*WHAT TO PRODUCE*: Please retype each line of the items below word for word, leaving the pictures out of your answer.

(Recorded data)
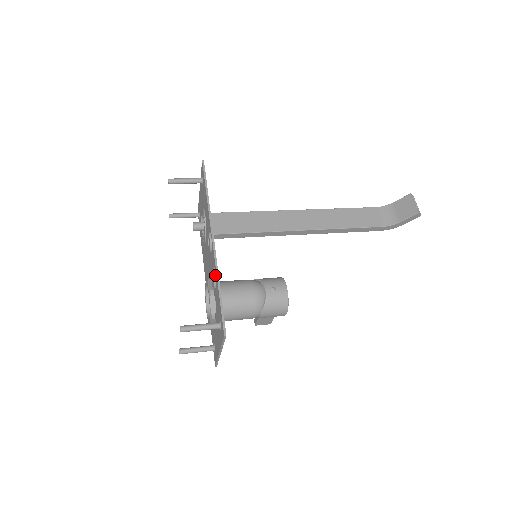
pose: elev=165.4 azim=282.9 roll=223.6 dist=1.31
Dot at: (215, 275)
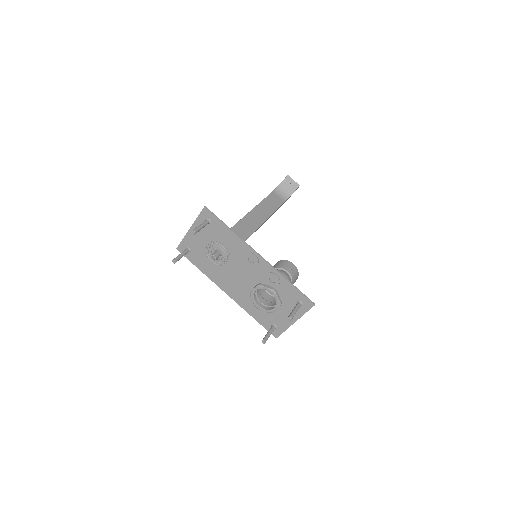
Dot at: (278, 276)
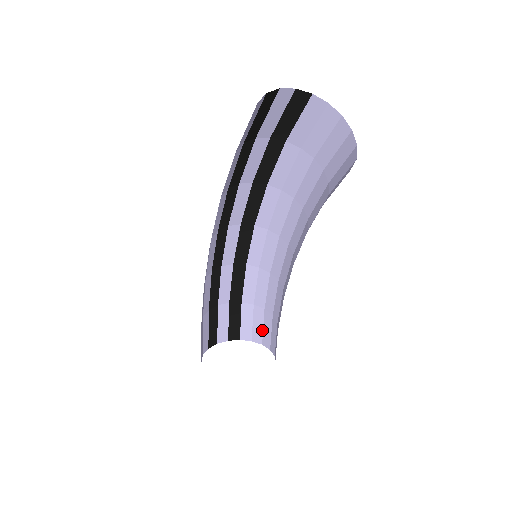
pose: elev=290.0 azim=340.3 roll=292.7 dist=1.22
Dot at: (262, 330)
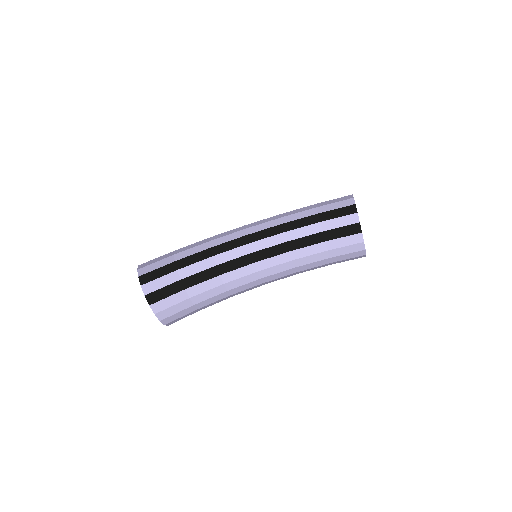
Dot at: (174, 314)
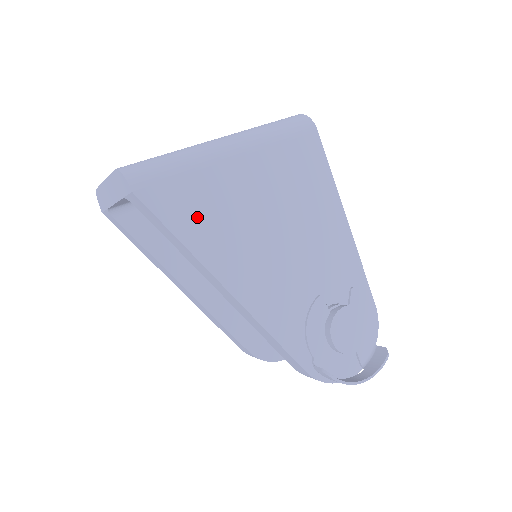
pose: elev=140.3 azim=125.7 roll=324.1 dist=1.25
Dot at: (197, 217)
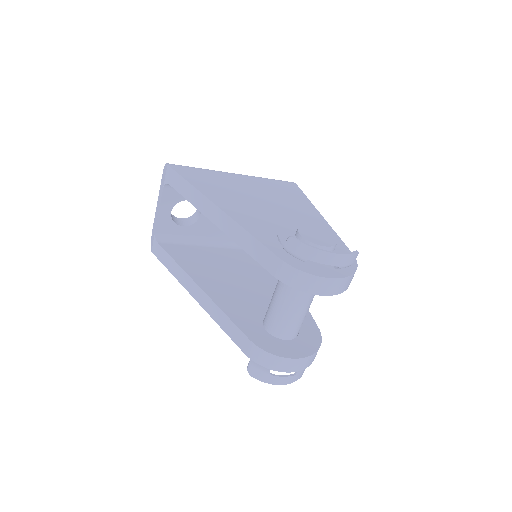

*PROBLEM SOLUTION*:
pose: elev=165.4 azim=282.9 roll=223.6 dist=1.31
Dot at: (215, 275)
Dot at: (278, 276)
pose: elev=290.0 azim=340.3 roll=292.7 dist=1.22
Dot at: (262, 330)
Dot at: (174, 314)
pose: elev=140.3 azim=125.7 roll=324.1 dist=1.25
Dot at: (197, 217)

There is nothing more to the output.